REQUIREMENT :: Please take the lines from the one holding "second_place: [131, 276, 129, 161]" through the one holding "new: mancuerna [gris]" in the data below and copy them exactly.

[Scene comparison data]
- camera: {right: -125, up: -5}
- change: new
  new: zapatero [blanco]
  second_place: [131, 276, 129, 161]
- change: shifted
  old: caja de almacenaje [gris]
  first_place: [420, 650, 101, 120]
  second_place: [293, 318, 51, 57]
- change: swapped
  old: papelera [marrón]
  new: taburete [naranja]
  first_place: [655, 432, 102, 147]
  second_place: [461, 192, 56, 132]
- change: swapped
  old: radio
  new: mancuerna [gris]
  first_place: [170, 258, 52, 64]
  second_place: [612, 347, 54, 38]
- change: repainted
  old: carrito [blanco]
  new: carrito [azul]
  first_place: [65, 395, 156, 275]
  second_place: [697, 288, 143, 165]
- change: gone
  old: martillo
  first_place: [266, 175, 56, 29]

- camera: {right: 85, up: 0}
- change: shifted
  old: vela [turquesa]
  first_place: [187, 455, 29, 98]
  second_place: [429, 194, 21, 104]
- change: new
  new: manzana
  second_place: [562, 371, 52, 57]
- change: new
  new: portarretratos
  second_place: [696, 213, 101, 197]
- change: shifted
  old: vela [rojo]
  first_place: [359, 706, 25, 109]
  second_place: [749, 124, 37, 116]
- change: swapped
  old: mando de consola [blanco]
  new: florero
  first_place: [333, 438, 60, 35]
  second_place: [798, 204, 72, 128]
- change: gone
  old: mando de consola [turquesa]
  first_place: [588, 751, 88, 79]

* * *

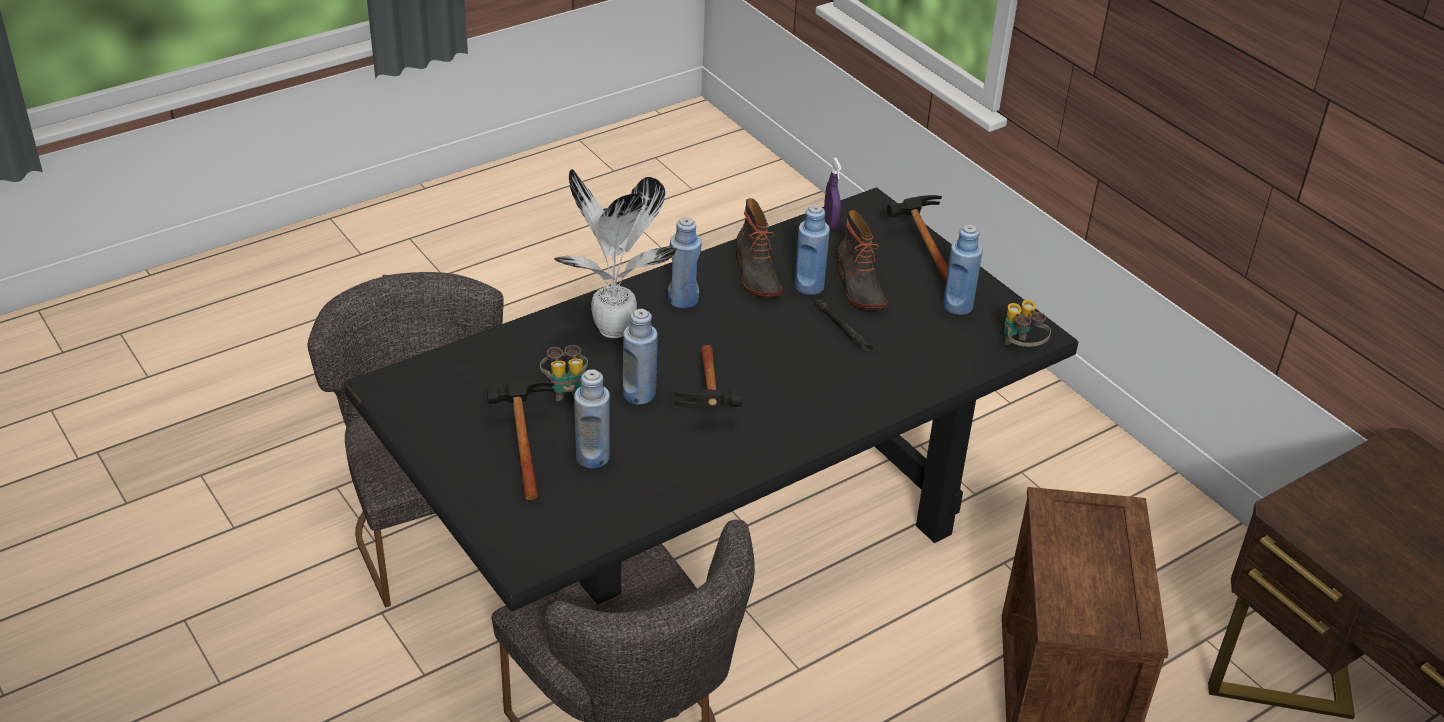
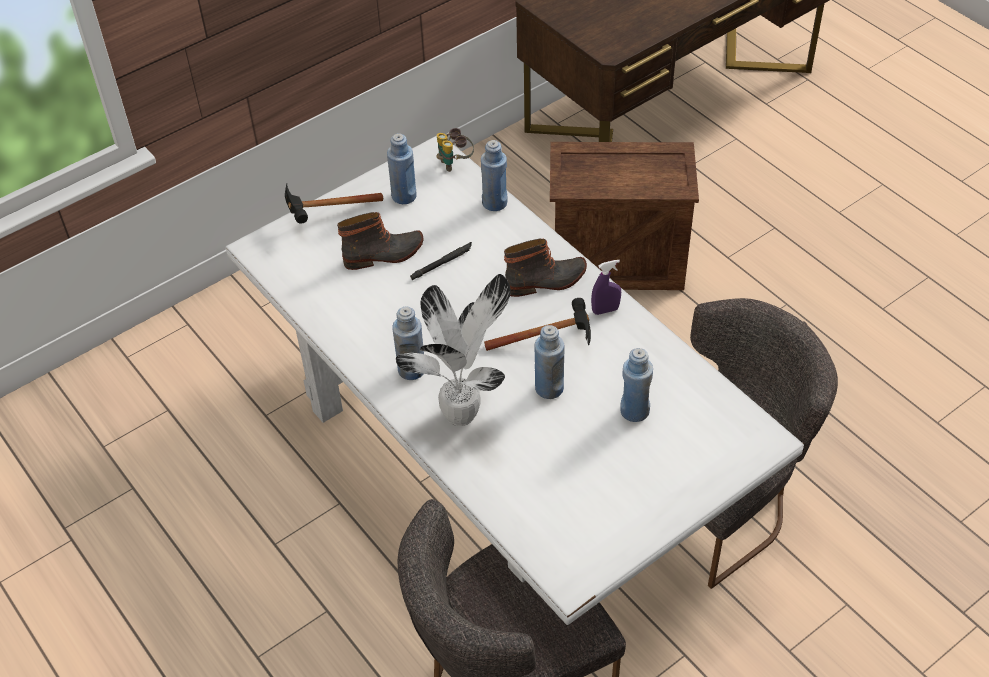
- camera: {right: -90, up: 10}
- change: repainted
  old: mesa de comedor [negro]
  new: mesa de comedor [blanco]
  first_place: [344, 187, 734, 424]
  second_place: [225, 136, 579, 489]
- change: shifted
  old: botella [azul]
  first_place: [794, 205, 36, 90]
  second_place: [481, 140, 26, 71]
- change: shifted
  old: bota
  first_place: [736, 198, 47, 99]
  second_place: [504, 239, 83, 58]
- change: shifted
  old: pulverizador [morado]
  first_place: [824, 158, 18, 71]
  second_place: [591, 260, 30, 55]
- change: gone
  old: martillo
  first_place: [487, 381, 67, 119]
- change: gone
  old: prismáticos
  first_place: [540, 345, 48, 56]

ANSWER BOX ::
  second_place: [131, 276, 129, 161]
- change: shifted
  old: caja de almacenaje [gris]
  first_place: [420, 650, 101, 120]
  second_place: [293, 318, 51, 57]
- change: swapped
  old: papelera [marrón]
  new: taburete [naranja]
  first_place: [655, 432, 102, 147]
  second_place: [461, 192, 56, 132]
- change: swapped
  old: radio
  new: mancuerna [gris]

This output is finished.